TASK TO COMPLETE: For the entries below, state how many lines contain the string "福大通り". Add nothing else.

PROVIDED MATERIAL:
--------------------------------
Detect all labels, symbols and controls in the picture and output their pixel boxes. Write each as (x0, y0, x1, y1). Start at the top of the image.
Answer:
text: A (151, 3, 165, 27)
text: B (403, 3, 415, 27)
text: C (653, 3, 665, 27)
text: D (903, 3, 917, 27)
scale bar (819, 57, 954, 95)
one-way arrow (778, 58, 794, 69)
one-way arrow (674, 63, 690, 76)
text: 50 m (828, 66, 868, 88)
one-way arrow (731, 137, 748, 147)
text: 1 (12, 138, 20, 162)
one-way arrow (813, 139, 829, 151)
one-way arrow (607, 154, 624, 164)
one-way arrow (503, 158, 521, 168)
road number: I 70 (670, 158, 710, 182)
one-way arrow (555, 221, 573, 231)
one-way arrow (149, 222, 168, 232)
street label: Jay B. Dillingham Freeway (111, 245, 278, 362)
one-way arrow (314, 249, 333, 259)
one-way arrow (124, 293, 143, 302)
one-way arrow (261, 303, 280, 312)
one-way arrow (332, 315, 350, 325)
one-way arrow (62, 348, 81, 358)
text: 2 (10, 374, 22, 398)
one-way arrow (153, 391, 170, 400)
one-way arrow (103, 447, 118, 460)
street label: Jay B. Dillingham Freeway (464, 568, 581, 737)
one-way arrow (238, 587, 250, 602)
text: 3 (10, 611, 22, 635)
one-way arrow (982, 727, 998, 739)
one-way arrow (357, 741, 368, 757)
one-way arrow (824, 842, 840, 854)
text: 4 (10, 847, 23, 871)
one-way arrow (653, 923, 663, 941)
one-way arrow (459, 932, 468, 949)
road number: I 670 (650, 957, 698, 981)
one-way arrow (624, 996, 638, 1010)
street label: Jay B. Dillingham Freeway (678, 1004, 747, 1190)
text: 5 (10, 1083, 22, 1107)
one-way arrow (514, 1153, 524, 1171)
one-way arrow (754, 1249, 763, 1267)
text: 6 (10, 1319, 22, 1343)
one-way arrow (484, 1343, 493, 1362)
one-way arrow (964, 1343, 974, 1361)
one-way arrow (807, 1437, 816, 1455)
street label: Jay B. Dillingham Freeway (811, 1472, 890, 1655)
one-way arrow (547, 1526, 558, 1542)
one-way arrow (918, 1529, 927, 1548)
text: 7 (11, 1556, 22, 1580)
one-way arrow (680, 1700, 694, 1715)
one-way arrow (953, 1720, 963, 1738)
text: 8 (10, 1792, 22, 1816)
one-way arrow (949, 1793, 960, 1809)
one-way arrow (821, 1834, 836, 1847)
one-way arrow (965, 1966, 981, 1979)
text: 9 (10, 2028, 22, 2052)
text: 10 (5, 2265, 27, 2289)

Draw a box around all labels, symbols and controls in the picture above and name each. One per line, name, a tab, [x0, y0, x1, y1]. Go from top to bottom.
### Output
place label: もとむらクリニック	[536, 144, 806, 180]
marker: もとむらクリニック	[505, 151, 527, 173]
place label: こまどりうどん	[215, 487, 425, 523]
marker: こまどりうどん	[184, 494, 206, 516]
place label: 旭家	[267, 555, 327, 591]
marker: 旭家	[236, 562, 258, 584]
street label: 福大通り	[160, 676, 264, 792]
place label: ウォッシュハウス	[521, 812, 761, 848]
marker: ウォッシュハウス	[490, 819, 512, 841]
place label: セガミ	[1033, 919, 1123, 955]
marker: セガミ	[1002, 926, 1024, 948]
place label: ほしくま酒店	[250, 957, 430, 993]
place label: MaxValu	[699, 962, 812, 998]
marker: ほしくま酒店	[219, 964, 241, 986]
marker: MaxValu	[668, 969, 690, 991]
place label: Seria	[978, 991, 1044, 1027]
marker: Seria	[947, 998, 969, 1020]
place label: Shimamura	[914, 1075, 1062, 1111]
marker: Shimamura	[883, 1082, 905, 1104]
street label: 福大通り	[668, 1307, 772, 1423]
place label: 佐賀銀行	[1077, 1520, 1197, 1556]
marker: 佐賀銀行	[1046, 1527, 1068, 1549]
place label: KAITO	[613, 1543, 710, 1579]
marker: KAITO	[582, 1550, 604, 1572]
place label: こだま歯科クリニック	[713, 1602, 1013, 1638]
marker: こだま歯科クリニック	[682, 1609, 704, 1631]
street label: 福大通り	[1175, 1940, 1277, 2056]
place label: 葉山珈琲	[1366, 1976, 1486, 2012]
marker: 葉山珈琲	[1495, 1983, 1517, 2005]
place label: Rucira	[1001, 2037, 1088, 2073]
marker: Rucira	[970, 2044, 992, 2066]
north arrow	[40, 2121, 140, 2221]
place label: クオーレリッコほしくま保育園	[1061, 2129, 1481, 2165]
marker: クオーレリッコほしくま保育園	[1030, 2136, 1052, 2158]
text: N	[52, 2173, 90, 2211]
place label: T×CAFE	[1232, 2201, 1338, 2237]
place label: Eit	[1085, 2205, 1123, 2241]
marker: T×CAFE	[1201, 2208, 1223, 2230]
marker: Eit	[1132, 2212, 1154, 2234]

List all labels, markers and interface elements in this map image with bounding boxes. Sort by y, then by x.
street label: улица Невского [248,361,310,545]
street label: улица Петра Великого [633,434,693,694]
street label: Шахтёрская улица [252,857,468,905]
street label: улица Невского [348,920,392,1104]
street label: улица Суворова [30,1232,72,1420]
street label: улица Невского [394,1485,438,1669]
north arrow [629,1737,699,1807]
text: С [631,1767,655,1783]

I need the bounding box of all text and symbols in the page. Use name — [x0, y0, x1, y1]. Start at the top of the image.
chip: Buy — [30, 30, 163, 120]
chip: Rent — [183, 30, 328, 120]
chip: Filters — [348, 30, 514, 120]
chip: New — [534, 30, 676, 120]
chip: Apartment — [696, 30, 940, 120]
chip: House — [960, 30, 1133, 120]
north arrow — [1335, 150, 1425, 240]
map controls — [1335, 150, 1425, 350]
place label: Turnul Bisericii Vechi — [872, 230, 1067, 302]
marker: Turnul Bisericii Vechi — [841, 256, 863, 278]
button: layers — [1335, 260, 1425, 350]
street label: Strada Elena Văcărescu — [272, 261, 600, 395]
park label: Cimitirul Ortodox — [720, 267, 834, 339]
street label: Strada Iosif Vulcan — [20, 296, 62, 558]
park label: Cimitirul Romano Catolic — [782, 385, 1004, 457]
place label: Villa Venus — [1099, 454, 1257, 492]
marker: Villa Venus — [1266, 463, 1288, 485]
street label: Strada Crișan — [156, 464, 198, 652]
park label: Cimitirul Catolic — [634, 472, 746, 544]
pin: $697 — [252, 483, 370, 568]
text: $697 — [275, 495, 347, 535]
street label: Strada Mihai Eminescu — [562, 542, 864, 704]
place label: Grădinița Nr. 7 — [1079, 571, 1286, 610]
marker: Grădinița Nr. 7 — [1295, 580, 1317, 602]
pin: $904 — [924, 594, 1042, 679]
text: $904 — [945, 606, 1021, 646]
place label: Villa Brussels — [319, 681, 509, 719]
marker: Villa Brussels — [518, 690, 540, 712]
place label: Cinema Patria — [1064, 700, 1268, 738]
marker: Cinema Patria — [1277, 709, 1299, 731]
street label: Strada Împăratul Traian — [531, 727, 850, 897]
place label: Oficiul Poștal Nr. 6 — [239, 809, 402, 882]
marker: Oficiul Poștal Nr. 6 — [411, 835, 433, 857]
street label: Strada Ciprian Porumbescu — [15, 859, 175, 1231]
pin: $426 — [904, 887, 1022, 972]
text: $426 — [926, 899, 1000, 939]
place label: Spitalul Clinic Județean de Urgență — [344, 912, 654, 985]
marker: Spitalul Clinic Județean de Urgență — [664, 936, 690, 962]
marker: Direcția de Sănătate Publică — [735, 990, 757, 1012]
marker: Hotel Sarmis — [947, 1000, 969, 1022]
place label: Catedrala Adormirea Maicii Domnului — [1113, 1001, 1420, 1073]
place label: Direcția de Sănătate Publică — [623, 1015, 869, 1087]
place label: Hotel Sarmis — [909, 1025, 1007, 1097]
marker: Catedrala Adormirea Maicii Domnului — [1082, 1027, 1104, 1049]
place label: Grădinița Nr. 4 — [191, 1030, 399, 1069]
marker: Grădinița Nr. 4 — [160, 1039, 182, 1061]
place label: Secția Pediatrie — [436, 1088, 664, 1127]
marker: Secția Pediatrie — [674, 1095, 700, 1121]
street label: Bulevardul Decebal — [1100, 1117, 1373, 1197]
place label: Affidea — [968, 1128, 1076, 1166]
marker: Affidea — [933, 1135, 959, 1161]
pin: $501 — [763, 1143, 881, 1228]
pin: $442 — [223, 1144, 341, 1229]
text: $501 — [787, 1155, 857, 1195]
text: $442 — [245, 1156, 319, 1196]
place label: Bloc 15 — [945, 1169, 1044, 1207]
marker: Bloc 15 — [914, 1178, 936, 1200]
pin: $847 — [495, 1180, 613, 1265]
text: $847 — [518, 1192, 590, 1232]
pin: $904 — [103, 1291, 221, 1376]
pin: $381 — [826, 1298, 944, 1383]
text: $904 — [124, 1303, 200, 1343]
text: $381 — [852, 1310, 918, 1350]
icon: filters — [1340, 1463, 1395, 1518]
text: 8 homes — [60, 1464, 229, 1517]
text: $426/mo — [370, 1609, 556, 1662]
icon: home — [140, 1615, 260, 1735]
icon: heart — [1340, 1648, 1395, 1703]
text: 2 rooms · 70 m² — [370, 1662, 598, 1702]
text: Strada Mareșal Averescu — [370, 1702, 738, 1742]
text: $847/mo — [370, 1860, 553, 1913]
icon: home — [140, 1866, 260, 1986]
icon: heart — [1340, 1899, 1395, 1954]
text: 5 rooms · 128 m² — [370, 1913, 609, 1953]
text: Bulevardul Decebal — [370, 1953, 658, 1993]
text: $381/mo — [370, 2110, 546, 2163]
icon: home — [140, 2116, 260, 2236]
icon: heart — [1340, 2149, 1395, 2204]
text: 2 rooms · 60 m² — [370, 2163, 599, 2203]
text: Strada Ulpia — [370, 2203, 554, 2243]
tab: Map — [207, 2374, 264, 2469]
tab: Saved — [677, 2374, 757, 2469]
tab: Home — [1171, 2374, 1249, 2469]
--------------------------------
WRITTEN REPLY: 3